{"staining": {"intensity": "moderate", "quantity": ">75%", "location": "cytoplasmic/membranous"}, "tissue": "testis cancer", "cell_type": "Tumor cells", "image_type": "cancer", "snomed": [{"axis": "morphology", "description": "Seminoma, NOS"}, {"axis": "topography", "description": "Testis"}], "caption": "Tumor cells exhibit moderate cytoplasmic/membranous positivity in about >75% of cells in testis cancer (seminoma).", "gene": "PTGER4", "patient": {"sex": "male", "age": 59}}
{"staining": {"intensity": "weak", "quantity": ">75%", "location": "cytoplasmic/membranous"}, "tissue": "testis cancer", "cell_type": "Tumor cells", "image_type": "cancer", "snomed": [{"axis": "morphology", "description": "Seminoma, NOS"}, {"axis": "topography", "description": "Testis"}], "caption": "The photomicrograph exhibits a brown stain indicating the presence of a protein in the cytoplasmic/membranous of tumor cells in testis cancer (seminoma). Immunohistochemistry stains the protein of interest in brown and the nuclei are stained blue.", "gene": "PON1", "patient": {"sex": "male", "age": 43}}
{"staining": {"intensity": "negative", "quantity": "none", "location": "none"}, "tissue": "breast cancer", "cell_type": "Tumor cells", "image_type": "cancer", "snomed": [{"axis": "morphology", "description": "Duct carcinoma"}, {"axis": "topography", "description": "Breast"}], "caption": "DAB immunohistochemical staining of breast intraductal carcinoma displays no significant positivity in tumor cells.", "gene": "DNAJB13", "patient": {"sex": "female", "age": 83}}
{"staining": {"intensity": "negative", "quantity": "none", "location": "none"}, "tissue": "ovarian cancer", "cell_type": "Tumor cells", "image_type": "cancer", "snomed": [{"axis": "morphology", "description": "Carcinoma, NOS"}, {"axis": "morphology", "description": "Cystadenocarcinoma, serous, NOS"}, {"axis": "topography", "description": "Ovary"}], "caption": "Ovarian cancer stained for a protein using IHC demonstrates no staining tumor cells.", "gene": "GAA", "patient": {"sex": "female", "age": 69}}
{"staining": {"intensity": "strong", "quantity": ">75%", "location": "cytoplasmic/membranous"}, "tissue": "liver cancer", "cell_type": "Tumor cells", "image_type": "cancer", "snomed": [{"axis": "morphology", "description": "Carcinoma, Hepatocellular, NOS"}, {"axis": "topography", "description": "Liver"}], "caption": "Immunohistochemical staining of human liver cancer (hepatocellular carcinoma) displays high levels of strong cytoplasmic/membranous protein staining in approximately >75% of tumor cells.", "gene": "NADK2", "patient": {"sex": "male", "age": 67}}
══════════════════════════════
> [PROBLEM]: Send back exactly the lines of the listing above starting at the one with "photomicrograph exhibits a" and ending at the one with "staining of breast", inclusive, and no others.

> [RESPONSE TO THE EXERCISE]:
{"staining": {"intensity": "weak", "quantity": ">75%", "location": "cytoplasmic/membranous"}, "tissue": "testis cancer", "cell_type": "Tumor cells", "image_type": "cancer", "snomed": [{"axis": "morphology", "description": "Seminoma, NOS"}, {"axis": "topography", "description": "Testis"}], "caption": "The photomicrograph exhibits a brown stain indicating the presence of a protein in the cytoplasmic/membranous of tumor cells in testis cancer (seminoma). Immunohistochemistry stains the protein of interest in brown and the nuclei are stained blue.", "gene": "PON1", "patient": {"sex": "male", "age": 43}}
{"staining": {"intensity": "negative", "quantity": "none", "location": "none"}, "tissue": "breast cancer", "cell_type": "Tumor cells", "image_type": "cancer", "snomed": [{"axis": "morphology", "description": "Duct carcinoma"}, {"axis": "topography", "description": "Breast"}], "caption": "DAB immunohistochemical staining of breast intraductal carcinoma displays no significant positivity in tumor cells.", "gene": "DNAJB13", "patient": {"sex": "female", "age": 83}}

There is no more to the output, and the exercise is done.